Building on @John Siu's answer the terminology is confusing if you're not familiar with the Red Hat technologies.
- RHEL - Enterprise Linux (commercial version of Red Hat's OS)
- CentOS - Community version of RHEL (binary compatible with RHEL)
- Fedora - Bleeding edge OS built by the Fedora Project (Red Hat sponsored community proj.)
- RPM - RPM Package Manager (formerly Red Hat Package Manager)
NOTE: RPM
isn't a Red Hat only technology, OpenSUSE uses RPMs
as well and these are not necessarily compatible with RPMs
built for one of the 3 Red Hat based distros (RHEL, CentOS, or Fedora).
New technology usually shows up first in Fedora where it is worked out.
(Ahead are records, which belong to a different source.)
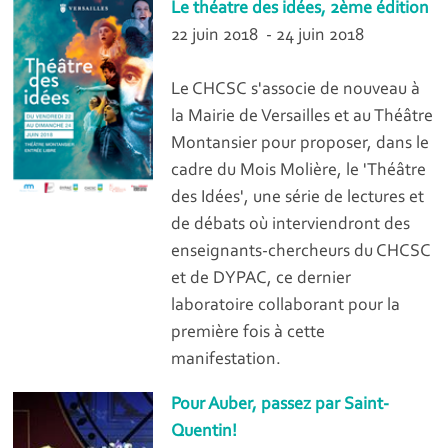
Le théatre des idées, 2ème édition
22 juin 2018 - 24 juin 2018
Le CHCSC s'associe de nouveau à
la Mairie de Versailles et au Théâtre
Montansier pour proposer, dans le
cadre du Mois Molière, le 'Théâtre
des Idées', une série de lectures et
de débats où interviendront des
enseignants-chercheurs du CHCSC
et de DYPAC, ce dernier
laboratoire collaborant pour la
première fois à cette
manifestation.
Pour Auber, passez par Saint-
Quentin!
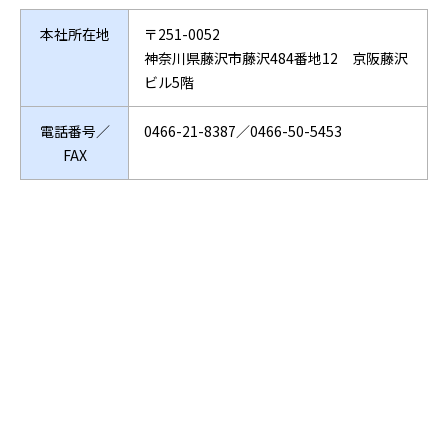
本社所在地
〒251-0052
神奈川県藤沢市藤沢484番地12 京阪藤沢
ビル5階
電話番号／
0466-21-8387／0466-50-5453
FAX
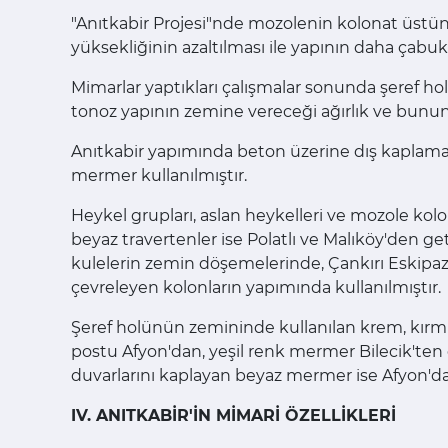
"Anıtkabir Projesi"nde mozolenin kolonat üstün
yüksekliğinin azaltılması ile yapının daha çab
Mimarlar yaptıkları çalışmalar sonunda şeref h
tonoz yapının zemine vereceği ağırlık ve bunu
Anıtkabir yapımında beton üzerine dış kaplama m
mermer kullanılmıştır.
Heykel grupları, aslan heykelleri ve mozole kolo
beyaz travertenler ise Polatlı ve Malıköy'den ge
kulelerin zemin döşemelerinde, Çankırı Eskipazar
çevreleyen kolonların yapımında kullanılmıştır.
Şeref holünün zemininde kullanılan krem, kırmı
postu Afyon'dan, yeşil renk mermer Bilecik'ten g
duvarlarını kaplayan beyaz mermer ise Afyon'dan
IV. ANITKABİR'İN MİMARİ ÖZELLİKLERİ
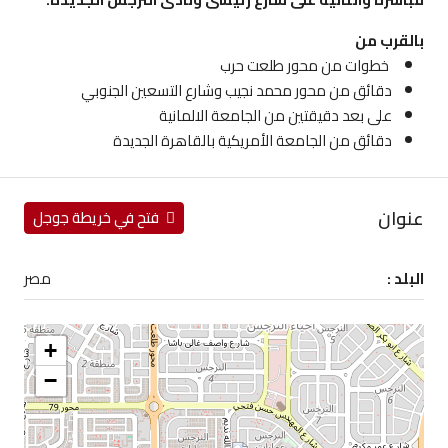
بالقرب من
خطوات من محور طلعت حرب
دقائق من محور محمد نجيب وشارع التسعين الجنوبي
على بعد دقيقتين من الجامعة الالمانية
دقائق من الجامعة الأمريكية بالقاهرة الجديدة
عنوان
فتح في خريطة جوجل
البلد :
مصر
+
−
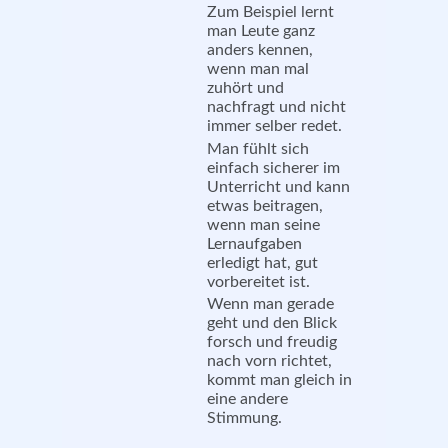
Zum Beispiel lernt
man Leute ganz
anders kennen,
wenn man mal
zuhört und
nachfragt und nicht
immer selber redet.
Man fühlt sich
einfach sicherer im
Unterricht und kann
etwas beitragen,
wenn man seine
Lernaufgaben
erledigt hat, gut
vorbereitet ist.
Wenn man gerade
geht und den Blick
forsch und freudig
nach vorn richtet,
kommt man gleich in
eine andere
Stimmung.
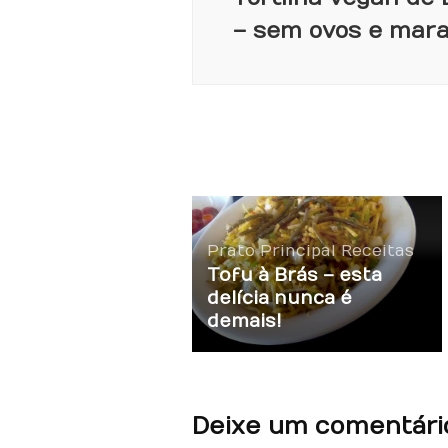
– sem ovos e mara
Prato Principal
Receitas
Tofu à Brás – esta
delícia nunca é
demais!
Deixe um comentári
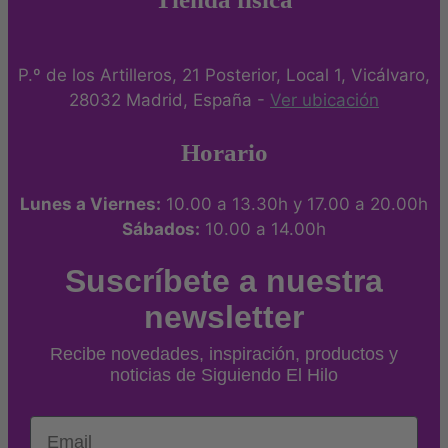
P.º de los Artilleros, 21 Posterior, Local 1, Vicálvaro,
28032 Madrid, España -
Ver ubicación
Horario
Lunes a Viernes:
10.00 a 13.30h y 17.00 a 20.00h
Sábados:
10.00 a 14.00h
Suscríbete a nuestra
newsletter
Recibe novedades, inspiración, productos y
noticias de Siguiendo El Hilo
Email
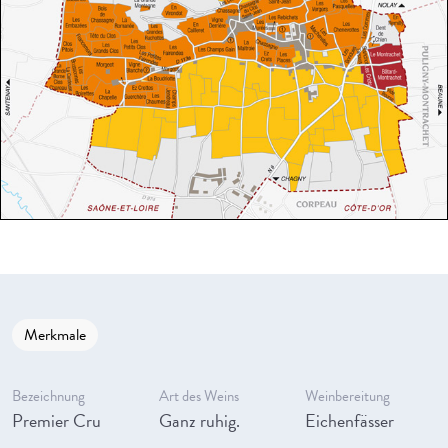
Merkmale
Bezeichnung
Art des Weins
Weinbereitung
Premier Cru
Ganz ruhig.
Eichenfässer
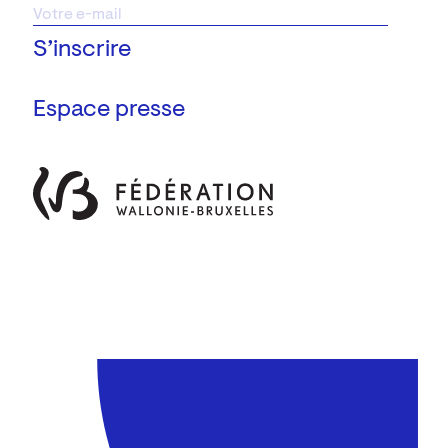
Espace presse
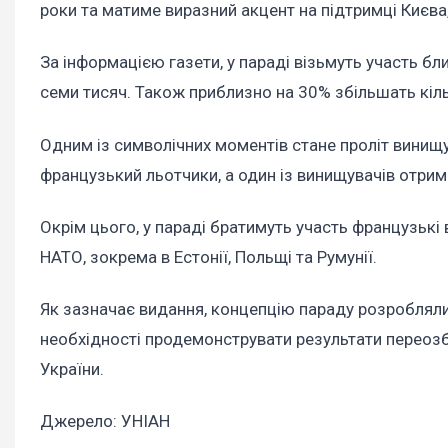
роки та матиме виразний акцент на підтримці Києв
За інформацією газети, у параді візьмуть участь бл
семи тисяч. Також приблизно на 30% збільшать кільк
Одним із символічних моментів стане проліт винищу
французький льотчики, а один із винищувачів отрим
Окрім цього, у параді братимуть участь французькі 
НАТО, зокрема в Естонії, Польщі та Румунії.
Як зазначає видання, концепцію параду розробляли 
необхідності продемонструвати результати переозбр
України.
Джерело: УНІАН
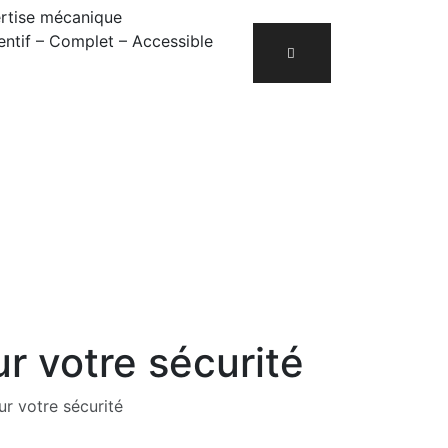
rtise mécanique
entif – Complet – Accessible
r votre sécurité
r votre sécurité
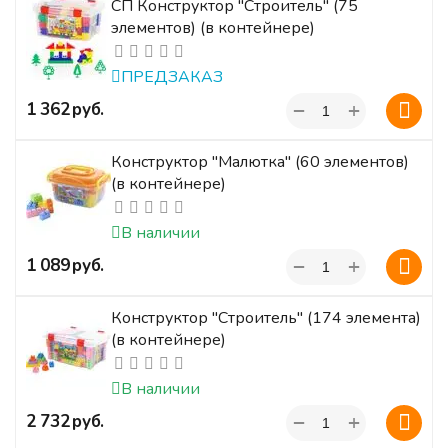
СП Конструктор "Строитель" (75
элементов) (в контейнере)
ПРЕДЗАКАЗ
+
‍1 362‍
руб.
−
Конструктор "Малютка" (60 элементов)
(в контейнере)
В наличии
+
‍1 089‍
руб.
−
Конструктор "Строитель" (174 элемента)
(в контейнере)
В наличии
+
‍2 732‍
руб.
−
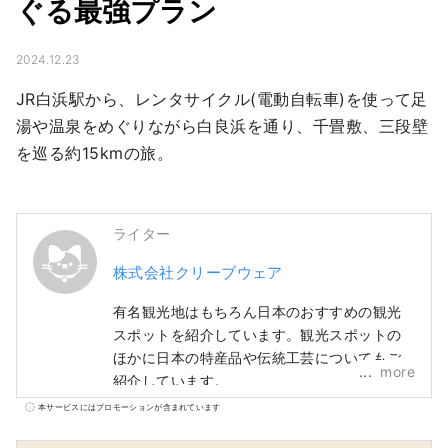
ぐる最強プラン
2024.12.23
JR白浜駅から、レンタサイクル(電動自転車)を使って足
湯や温泉をめぐりながら白良浜を通り、千畳敷、三段壁
を巡る約15kmの旅。
ライター
株式会社クリーブウェア
有名観光地はもちろん日本のおすすめの観光
スポットを紹介しています。観光スポットの
ほかに日本の特産品や伝統工芸についてもご
more
紹介しています。
本サービスにはプロモーションが含まれています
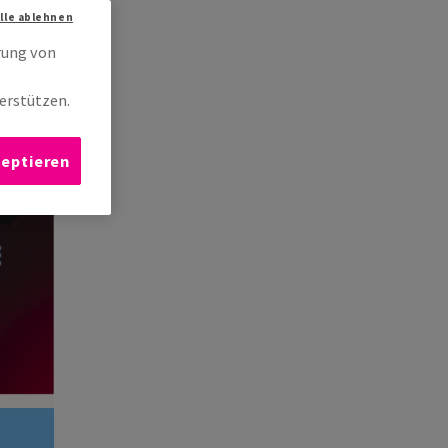
Alle ablehnen
rung von
erstützen.
zeptieren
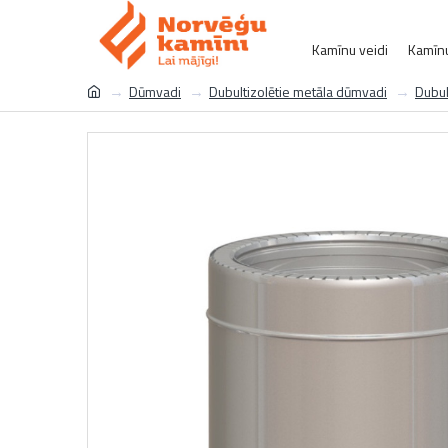
Kamīnu veidi
Kamīnu
Dūmvadi
Dubultizolētie metāla dūmvadi
Dubul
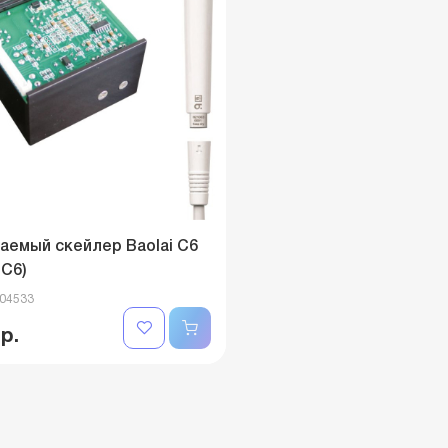
аемый скейлер Baolai C6
 C6)
004533
 р.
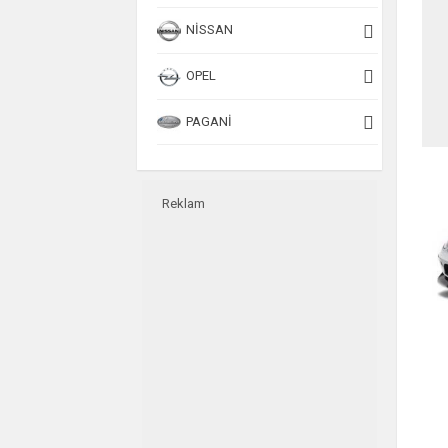
NISSAN
OPEL
PAGANI
PEUGEOT
Reklam
PORSCHE
RENAULT
ROLLS-ROYCE
SAAB
SEAT
SKODA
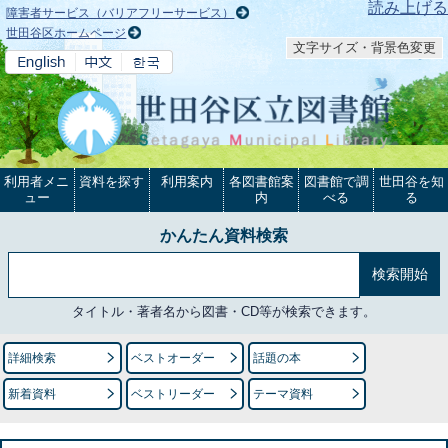
本文へ
読み上げる
障害者サービス（バリアフリーサービス）
世田谷区ホームページ
文字サイズ・背景色変更
利用者メニ
資料を探す
利用案内
各図書館案
図書館で調
世田谷を知
ュー
内
べる
る
かんたん資料検索
タイトル・著者名から図書・CD等が検索できます。
詳細検索
ベストオーダー
話題の本
新着資料
ベストリーダー
テーマ資料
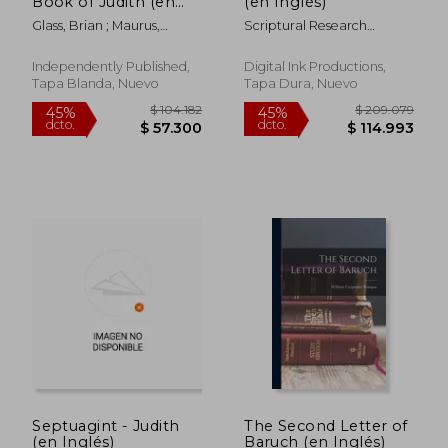
Book of Judith (en
(en Inglés)
Inglés)
Glass, Brian ; Maurus,
Scriptural Research
Rabanus
Institute
Independently Published,
Digital Ink Productions,
Tapa Blanda, Nuevo
Tapa Dura, Nuevo
$ 349.380
$ 438.1
45%
45%
dcto.
dcto.
$ 192.159
$ 240.9
Septuagint - Judith
The Second Letter of
(en Inglés)
Baruch (en Inglés)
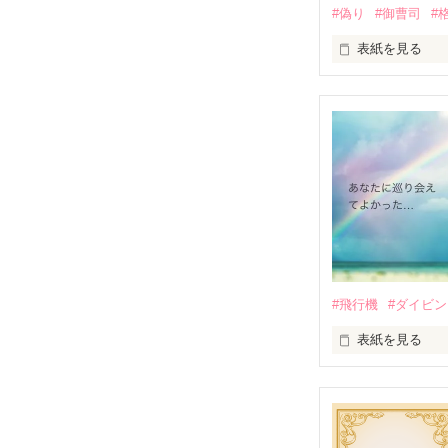
#偽り
#御曹司
#
表紙を見る
ほとんどが恋愛
の、夫人になっ
かなくて……。

          ★☆★☆★レビューありがとうございます！！★☆★☆★

　　　　　さく
　　　　　ピピ
#飛行機
#ダイビ
　　　　　けん
表紙を見る
急に両親を亡く
大好きな両親を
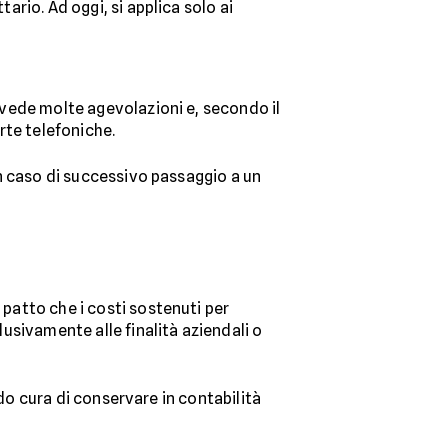
ario. Ad oggi, si applica solo ai
revede molte agevolazioni e, secondo il
erte telefoniche.
 in caso di successivo passaggio a un
a patto che i costi sostenuti per
lusivamente alle finalità aziendali o
o cura di conservare in contabilità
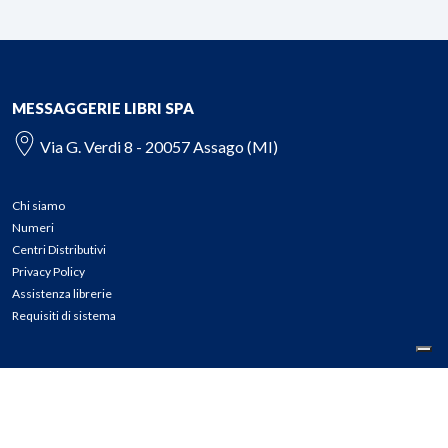
MESSAGGERIE LIBRI SPA
Via G. Verdi 8 - 20057 Assago (MI)
Chi siamo
Numeri
Centri Distributivi
Privacy Policy
Assistenza librerie
Requisiti di sistema
CONTATTI
Tel: 02.45774.1 r.a.
Fax: 02.84406036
Fedora distros usually have a shelf life of 13 months. At any time 2 releases are being actively supported, after which updating for it is dropped.
Once technologies have been proven out in Fedora they'll eventually show up in a release of RHEL. RHEL's shelf life is 10 years of production followed by 3 years of extended coverage. See here for full details.
CentOS is a community project that is now sponsored by Red Hat but which is operated separately from RHEL. CentOS provides the same identical packages as RHEL with the RHEL branding stripped out and/or replaced with CentOS logos and branding. CentOS is sponsored by several customers that have very large numbers of computers but don't want to have to pay for a subscription of RHEL for each box. The CentOS project doesn't offer any support other than staying in lock step with updates as they come out for RHEL.
There are a lot of other distros that make use of RPMs
for package management. Some derive from Red Hat distros while other only make use of RPM
the technology but are not compatible with Red Hat distros in any way, such as openSUSE.